Post | 03/07/2008 4:45 pm
The Post Peggy Noonan Finished Exactly Four Minutes Before Samantha Power Resigned

The Hillary Clinton camp is demanding that the Obama foreign policy aide, Samantha Power, be fired. Power, of course, gave an intemperate interview to the newspaper, The Scotsman, calling Mrs. Clinton "a monster,” and saying there are, essentially, no depths she will not stoop to.
It looks to me at the moment that this story won’t go away. The Clinton campaign will pump the well until it’s dry, while quietly pouring water in on the side to keep it moist.
And none of this is terrible. It’s politics.
But Samantha Power should not be fired, or forced to resign, or thrown over the side.
She made a mistake. She lost, for a moment, her manners. She apparently knew what she’d done immediately because she told the reporter that what she’d just said was off the record. But for whatever reason or reasons, good or bad, the reporter printed it anyway. When it was printed, a mini-storm erupted. Power apologized. "I should not have made these comments, and I deeply regret them," she said. She damned her quotes as "negative" and "personal.”
And that should be enough. Every staffer in every campaign has just been reminded — again — that it’s dangerous to run off at the mouth. They can’t be reminded enough! Believe me, I know. I was once a campaign staffer.
Power is young, 37. This is her first national campaign. She is hardly unsophisticated — she is a Harvard professor, a former journalist, and a Pulitzer Prize-winning historian — but she made a bush league mistake, a gaffe. In saying this, I use the definition Michael Kinsley popularized: a gaffe, in politics, is the accidental, untimed blurting of a truth.

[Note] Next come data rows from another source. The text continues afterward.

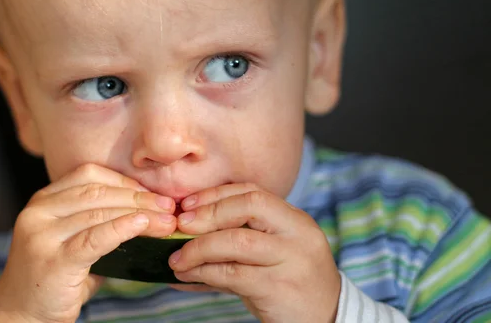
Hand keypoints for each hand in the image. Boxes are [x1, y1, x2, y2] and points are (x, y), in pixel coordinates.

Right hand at [0, 164, 176, 322]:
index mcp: (44, 200)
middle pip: (98, 192)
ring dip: (140, 214)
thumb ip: (100, 222)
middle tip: (170, 207)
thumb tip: (150, 211)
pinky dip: (123, 228)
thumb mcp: (74, 240)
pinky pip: (95, 238)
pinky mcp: (52, 260)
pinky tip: (143, 226)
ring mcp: (42, 235)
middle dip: (139, 198)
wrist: (21, 316)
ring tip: (167, 222)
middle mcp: (38, 211)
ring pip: (100, 212)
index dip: (125, 181)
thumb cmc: (56, 278)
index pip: (89, 175)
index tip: (153, 194)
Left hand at [168, 184, 339, 322]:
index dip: (217, 194)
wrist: (326, 320)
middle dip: (208, 213)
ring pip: (237, 241)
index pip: (253, 192)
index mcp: (295, 220)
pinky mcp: (280, 287)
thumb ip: (238, 240)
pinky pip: (233, 274)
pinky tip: (189, 275)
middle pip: (249, 205)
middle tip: (180, 226)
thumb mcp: (272, 254)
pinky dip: (204, 273)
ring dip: (198, 248)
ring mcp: (292, 260)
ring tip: (177, 259)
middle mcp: (298, 234)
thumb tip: (184, 235)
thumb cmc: (289, 284)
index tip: (188, 205)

But, when you work in a campaign and you care about your candidate, you come to harbor dark feelings about the competition. You can call this unprofessional, but you can also call it being human.
Everyone gets a mistake. Power just made hers. She is no doubt mortified. She has embarrassed her candidate and caused him harm. I’m sure she is hitting herself on the head.

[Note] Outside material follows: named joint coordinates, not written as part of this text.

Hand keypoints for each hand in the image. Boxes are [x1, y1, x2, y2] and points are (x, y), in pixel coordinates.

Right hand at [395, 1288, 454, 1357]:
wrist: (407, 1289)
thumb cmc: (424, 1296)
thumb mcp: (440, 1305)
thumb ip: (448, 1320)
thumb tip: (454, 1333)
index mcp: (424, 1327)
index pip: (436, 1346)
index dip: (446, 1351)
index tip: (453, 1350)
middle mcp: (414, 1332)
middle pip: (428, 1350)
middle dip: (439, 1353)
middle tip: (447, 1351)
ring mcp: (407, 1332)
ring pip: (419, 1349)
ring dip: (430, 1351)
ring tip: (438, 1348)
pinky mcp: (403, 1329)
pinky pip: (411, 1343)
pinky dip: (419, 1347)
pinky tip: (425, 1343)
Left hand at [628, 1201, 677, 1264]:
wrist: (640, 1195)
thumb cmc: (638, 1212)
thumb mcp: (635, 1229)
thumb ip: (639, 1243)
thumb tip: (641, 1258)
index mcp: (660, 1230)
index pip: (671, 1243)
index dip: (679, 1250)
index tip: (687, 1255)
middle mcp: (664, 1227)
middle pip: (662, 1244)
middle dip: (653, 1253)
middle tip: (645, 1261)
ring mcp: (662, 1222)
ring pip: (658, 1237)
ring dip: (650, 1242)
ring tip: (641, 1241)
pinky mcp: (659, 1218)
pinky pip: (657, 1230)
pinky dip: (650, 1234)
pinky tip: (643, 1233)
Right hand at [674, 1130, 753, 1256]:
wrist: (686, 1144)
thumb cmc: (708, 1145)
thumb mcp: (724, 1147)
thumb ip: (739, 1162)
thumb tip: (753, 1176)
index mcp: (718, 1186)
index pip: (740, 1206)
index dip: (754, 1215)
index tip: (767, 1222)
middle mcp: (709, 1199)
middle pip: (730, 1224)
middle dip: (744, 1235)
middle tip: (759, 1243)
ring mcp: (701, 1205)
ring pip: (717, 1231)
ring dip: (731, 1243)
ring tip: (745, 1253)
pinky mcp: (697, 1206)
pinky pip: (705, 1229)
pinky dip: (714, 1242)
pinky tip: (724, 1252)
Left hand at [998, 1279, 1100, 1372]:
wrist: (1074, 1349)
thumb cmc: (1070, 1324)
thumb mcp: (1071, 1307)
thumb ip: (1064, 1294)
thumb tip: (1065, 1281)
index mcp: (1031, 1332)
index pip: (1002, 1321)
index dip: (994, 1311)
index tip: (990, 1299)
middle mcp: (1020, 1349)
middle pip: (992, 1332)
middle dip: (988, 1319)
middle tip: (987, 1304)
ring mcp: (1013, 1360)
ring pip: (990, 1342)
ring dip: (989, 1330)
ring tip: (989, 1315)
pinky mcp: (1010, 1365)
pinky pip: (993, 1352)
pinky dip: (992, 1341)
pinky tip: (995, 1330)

Advice for the press: Come to her aid. Your livelihood depends in part on the willingness of people in or near power to tell you what they’re really thinking. Power did just that. Far more important, a healthy democracy benefits from the regular releasing of verbal steam. Democracy benefits from candor. Voters learn from it. In this case we appeared to learn what all of us had previously guessed: the Obama and Clinton camps are full of people who really don’t like each other.
The latest question being bandied about in the Questionsphere is: Is it possible the Democrats will be able to field a strong and winning Clinton-Obama ticket, or an Obama-Clinton ticket? Is it possible both campaigns could come together? What does the Power interview suggest to you about the answer to that question?
(People have been wondering, when they think about the dream ticket, whether it matters that the Clintons are the Hatfields and the Obamas are the McCoys. Does it matter that they don’t like each other? Some people think no. I think yes. It matters a lot. -Presidents work closely with Vice Presidents. They have offices down the hall from each other. Their staffs work in the same complex and meet in the mess together. It is now modern tradition that the President and Vice President have lunch together once a week. It matters that they can operate with trust and respect. It mattered that the Clintons and the Gores really liked each other in 1992, and it mattered — it was news — that the Gores, in the late 1990’s, began to feel a detachment, a disappointment in the Clintons. George W. Bush and Dick Cheney were close. George H.W. Bush liked Dan Quayle a lot. President and Vice Presidents want to get along. Do you want to work closely, intensely, with a partner you dislike?)
Advice to the Clinton campaign: Everyone thinks you’re ruthless, rough and tough. And in going after Power all day Thursday and Friday you showed how ruthless and tough you are. But you don’t really have to show it all the time. It is not endearing. It is not admirable, either. Do some jujitsu. Flip it, surprise your foes; show grace. Say you accept Power’s apology and don’t want to see a young woman lose her job. "There’s been enough job loss in America already." Shock ‘em and show some class.
To the Obama campaign: If Mrs. Clinton’s surrogates and aides succeed in keeping the focus on Power, and it becomes a daily distraction, you may have to ask her to step down. But do it only for the duration of the primary campaign. If you get the nomination, bring her back after her few months in Purgatory. Give her another chance.
Update: I just got the news that Power has resigned. Too bad. Clever on the part of the Obama campaign — they just stopped the next few days of Power debates. And, in the end, a loss to the Clinton campaign. You’re so rough and tough. Thanks. Got the message.
Advice to the JFK School at Harvard: Throw Power a lunch, gather ‘round your professor, invite all the students and debrief her. A two hour Q & A. "What I Learned in the ‘08 Campaign." She’ll have a lot to say. And now she can say it without losing her job.